Alfred W. Fielding co-invented Bubble Wrap in the late 1950s. Today, Sealed Air Corporation, the Saddle Brook, N.J.-based company he co-founded in 1960, is a worldwide manufacturer of packaging materials with annual revenues exceeding $3 billion. Fielding's story is one of those inspirational invention tales with a creative, unintended twist - a success story that even today Stevens students can learn from as they look forward to their careers.

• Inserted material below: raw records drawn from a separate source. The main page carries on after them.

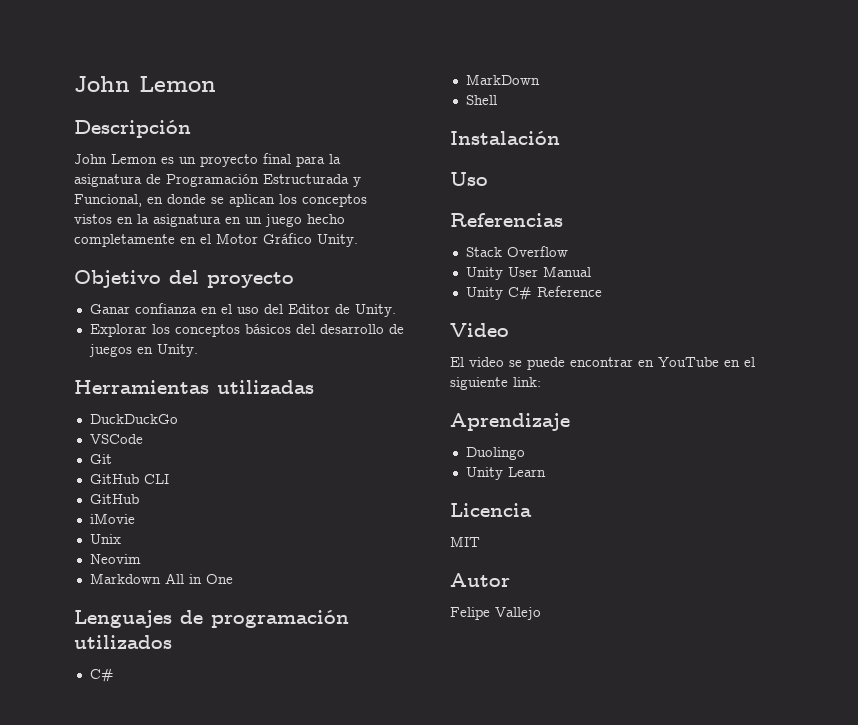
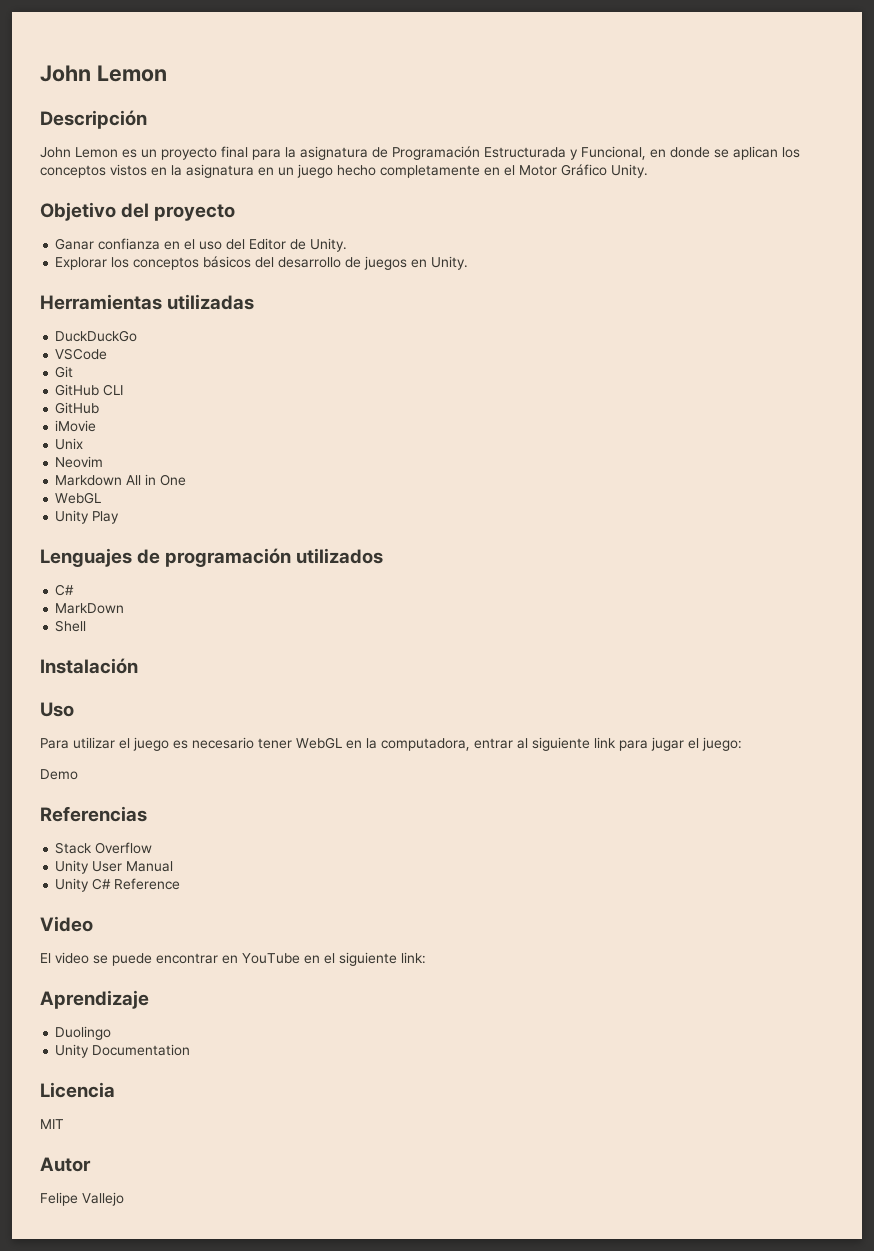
(233, 579) none -> [55,492,102,504] [55,510,120,524] // WebGL // Unity Play
(488, 179) none -> [40,737,742,751] [40,769,78,780] // Para utilizar el juego es necesario tener WebGL en la computadora, entrar al siguiente link para jugar el juego: // Demo
[507,467,546,477] Learn -> [92,1044,191,1056] Documentation

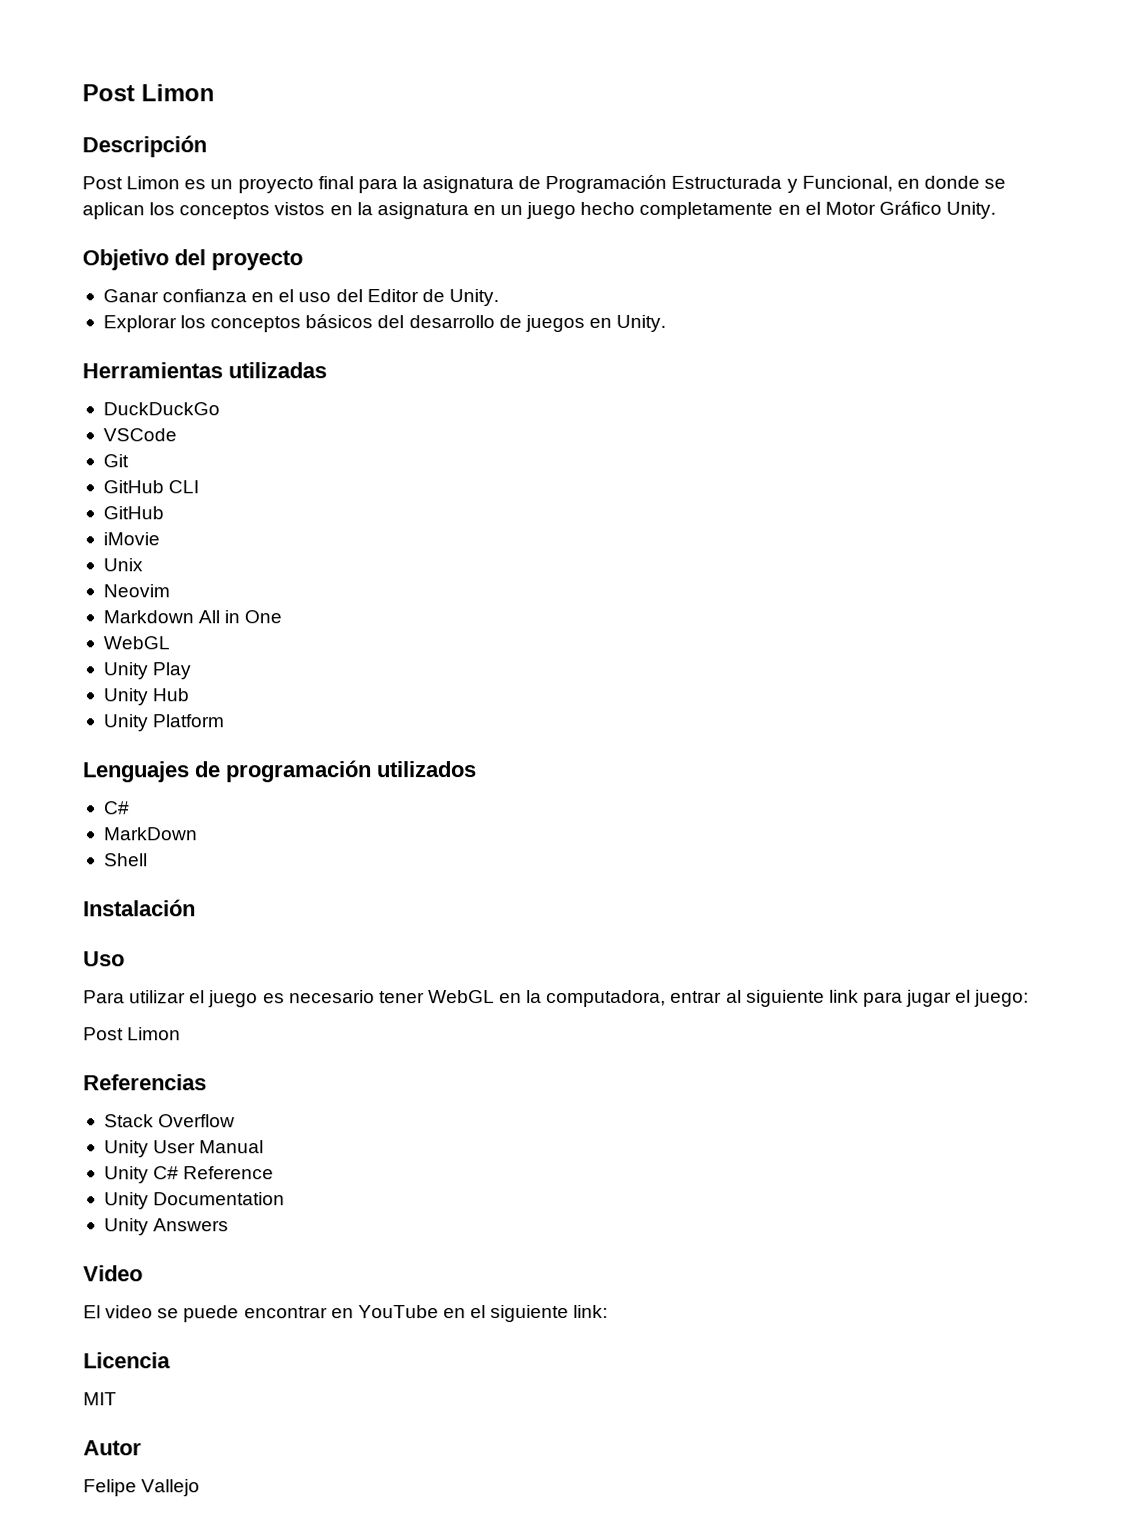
[40,65,167,82] John Lemon -> [82,84,215,102] Post Limon
[40,147,118,158] John Lemon -> [82,176,181,190] Post Limon
(120, 517) none -> [102,688,190,706] [102,714,225,732] // Unity Hub // Unity Platform
[40,769,78,780] Demo -> [83,1027,182,1041] Post Limon
(181, 884) none -> [103,1192,286,1210] [103,1218,230,1236] // Unity Documentation // Unity Answers
[40,990,149,1009] [55,1026,112,1040] [55,1044,191,1058] // Aprendizaje // Duolingo // Unity Documentation -> (609, 1311) none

The early history of Bubble Wrap demonstrates, for inventors, that keeping an open mind to possible applications is a clear advantage - ultimately, you may start out trying to invent one thing, only to hit on an even better idea.
Inventor & Entrepreneur
The story begins in 1957 in a garage in Hawthorne, N.J., with two entrepreneurial engineers hard at work, Fielding and his partner, a Swiss inventor named Marc Chavannes. They are trying to invent a plastic wallpaper with a paper backing. It fails. But along the way they realize their invention could be used for packing material. Thus, giving birth to what is now known around the world as Bubble Wrap, and the Sealed Air Corporation, the company that has developed and marketed it. Through its technology, Sealed Air Corporation essentially built a specialty chemical business in protective packaging. The kinds of chemical engineering processes employed to make Sealed Air's products a success are taught at Stevens today. What's more, the entrepreneurial spirit behind the environment at Stevens is the very same that led Fielding to found Sealed Air Corporation.

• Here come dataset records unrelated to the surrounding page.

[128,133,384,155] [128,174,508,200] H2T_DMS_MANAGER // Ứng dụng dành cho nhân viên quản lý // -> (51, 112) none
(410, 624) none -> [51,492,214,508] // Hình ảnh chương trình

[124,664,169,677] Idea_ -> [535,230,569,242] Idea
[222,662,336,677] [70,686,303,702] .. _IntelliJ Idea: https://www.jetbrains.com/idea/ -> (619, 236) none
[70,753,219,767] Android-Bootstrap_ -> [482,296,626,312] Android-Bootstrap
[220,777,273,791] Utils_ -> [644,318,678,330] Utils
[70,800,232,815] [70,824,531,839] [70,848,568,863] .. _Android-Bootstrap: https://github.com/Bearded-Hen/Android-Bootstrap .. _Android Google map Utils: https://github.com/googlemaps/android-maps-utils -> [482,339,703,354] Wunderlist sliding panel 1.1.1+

A native of Hackensack, N.J., Fielding graduated from Stevens in 1939. He earned a master of science degree from Stevens in 1943. Stevens awarded him an honorary Doctor of Engineering degree in 1986. He is in the New Jersey Inventors Hall of Fame for his role in creating Bubble Wrap, and he was inducted into membership in The Newcomen Society of the United States in 1982. The Newcomen Society recognizes pioneers who have laid the foundations for major enterprises.
A Generous Benefactor to Stevens
Fielding was also particularly generous to his alma mater, providing funds for a laboratory established during his lifetime, and, through his family's continued generosity, for the future establishment of an endowed chairmanship on the Stevens faculty. A conference room in the university's main administration building was named in his honor.